Homeowners associations are created to protect the community and have significant lot of control over the community, including how properties should be handled. HOAs may make rules about the height of your grass, the upkeep of your yard, how many vehicles you can have in your driveway, repairs to your home, the color of your house or other aspects that can influence the property values in your community.
Know the laws and rules that oversee homeowners' association in your state. An HOA is set up like any other corporate entity. Laws vary from state to state, but usually consist of choosing a director and writing by-laws. It helps to have experience writing bylaws or the advice of a real-estate lawyer.
Point out in the by-laws that association membership is for homeowners of the community who are 18 years and older. They are eligible to vote for and be officers in the association. Members will elect a board of directors at annual meetings to be held at a time designated by president or board members. Membership shall be notified ahead of time of the annual and monthly meetings. Meetings are open to the public. Special meetings may be called by or at the request of the board or members. The membership needs to be notified of the public meeting ahead of time, about two weeks in advance.

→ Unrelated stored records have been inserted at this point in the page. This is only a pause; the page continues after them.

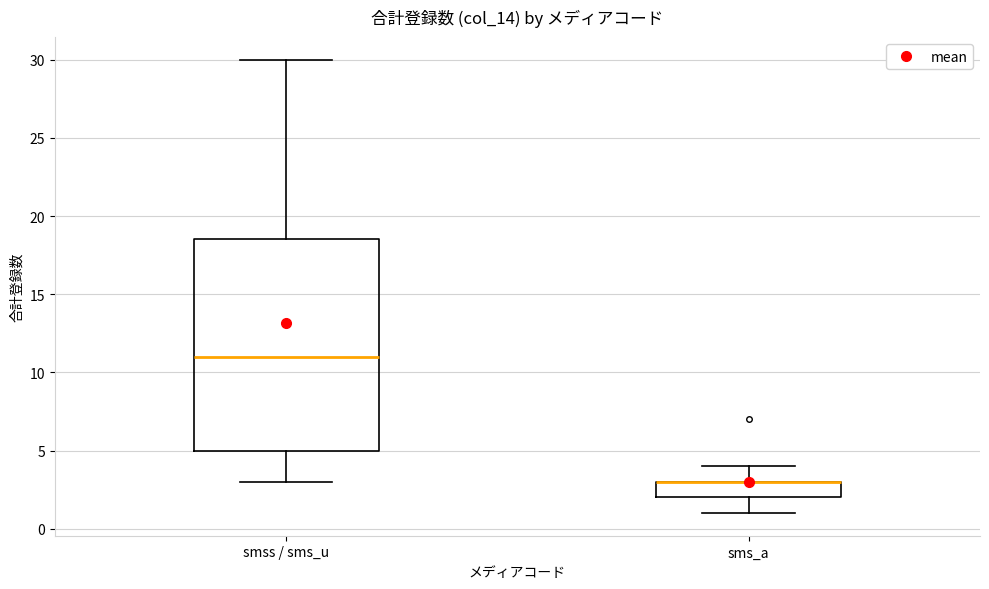

Where does the lower whisker of the box for smss / sms_u end on the y-axis? The values are not printed on the chart, so give them approximately, as read against the axis.

3.0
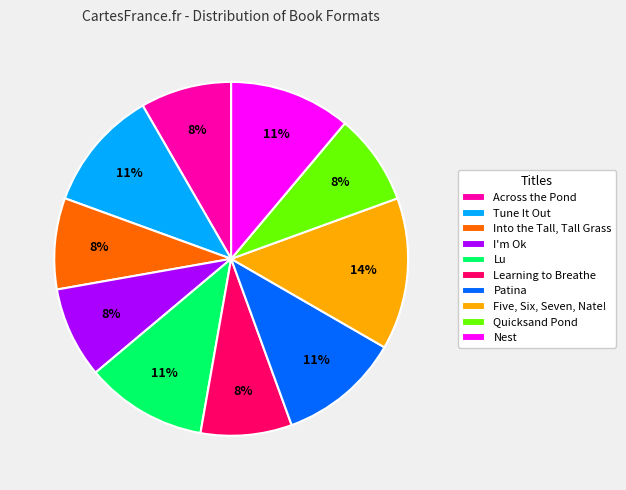

Count the number of slices in the pie.

10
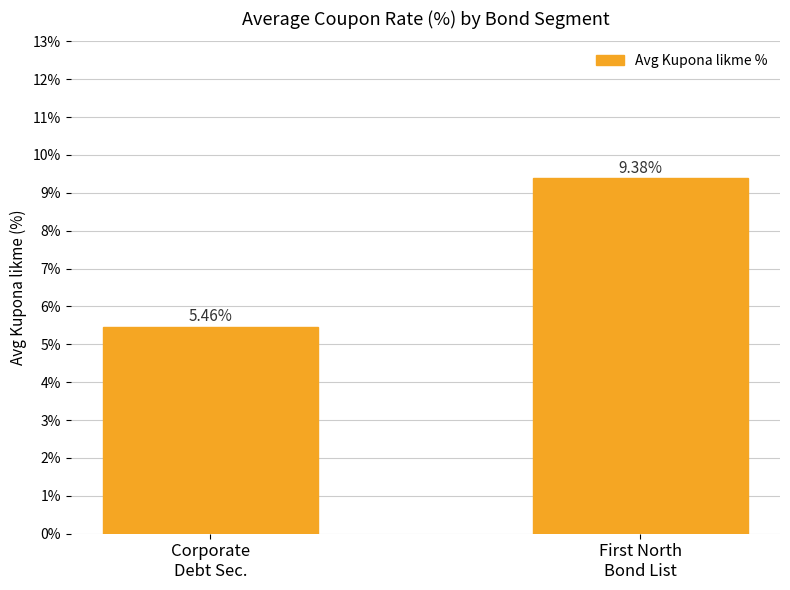

Does the chart contain stacked bars?

No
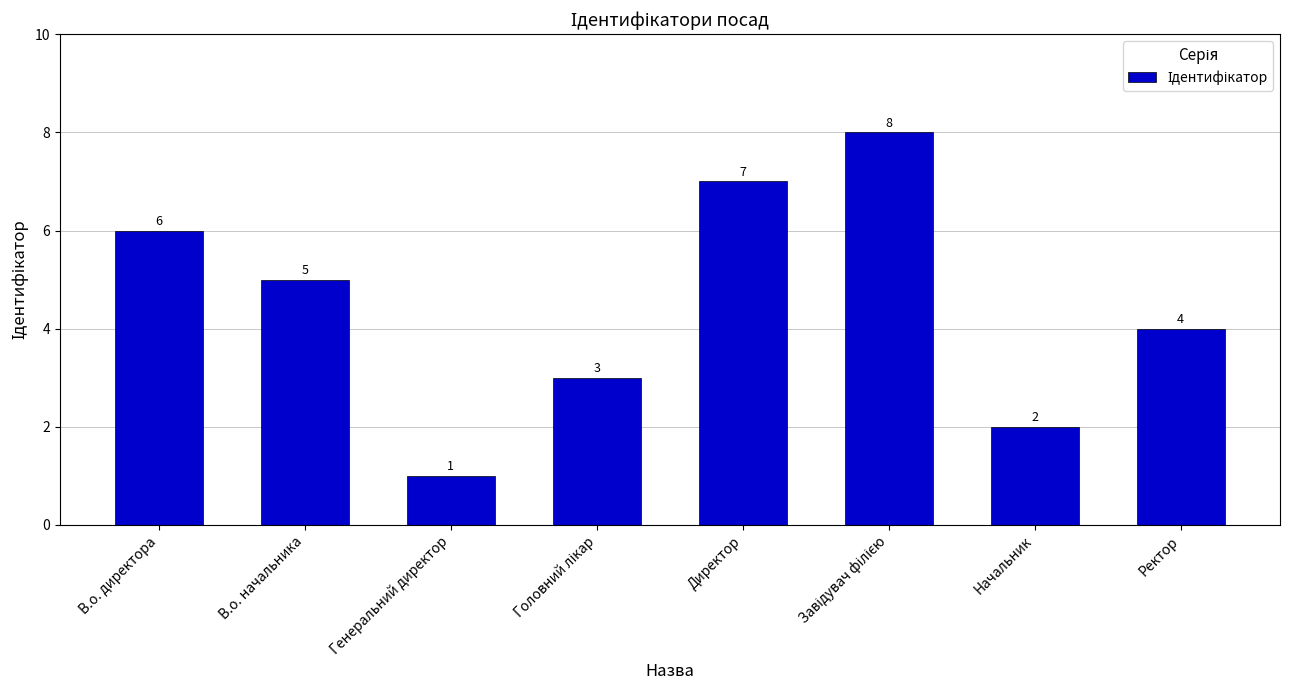

What is the difference between the values at Генеральний директор and В.о. начальника?

4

Include an order of business section that specifies procedures for the roll call, proof of notice of the meeting, reading and approval of minutes of the preceding meeting, reports of directors, reports of committees, unfinished business, new business and special tasks such as election of new officers.
Select the number of members to serve as the association's board of directors. Specify the terms of office including term limits, the dates on which the terms expire, how vacancies should be handled and when elections should take place, and how removal of board members should be performed.
Determine how voting in general and special elections should be applied. Rules should include dates of the election and the seats or offices to be held. There need to be voter qualifications. Nominations are often open to the floor at the annual membership meetings. How the ballots and tallying procedures should be handled will also be a part of the by-laws contract. The elections should be certified by the association president or officers.
Define the offices of the board, which should include president, vice-president, secretary and treasurer. The roles of each office should be specified.
Explain how deposits, contracts, checks and funds are handled, how the board is to handle or accept gifts as to not reflect conflicts of interest. This section may also include when membership dues should be in and when the fiscal year beings and ends. Include rules on how books and records should be kept or corrected. Adoption and amendment regulations to the by-laws should also be included.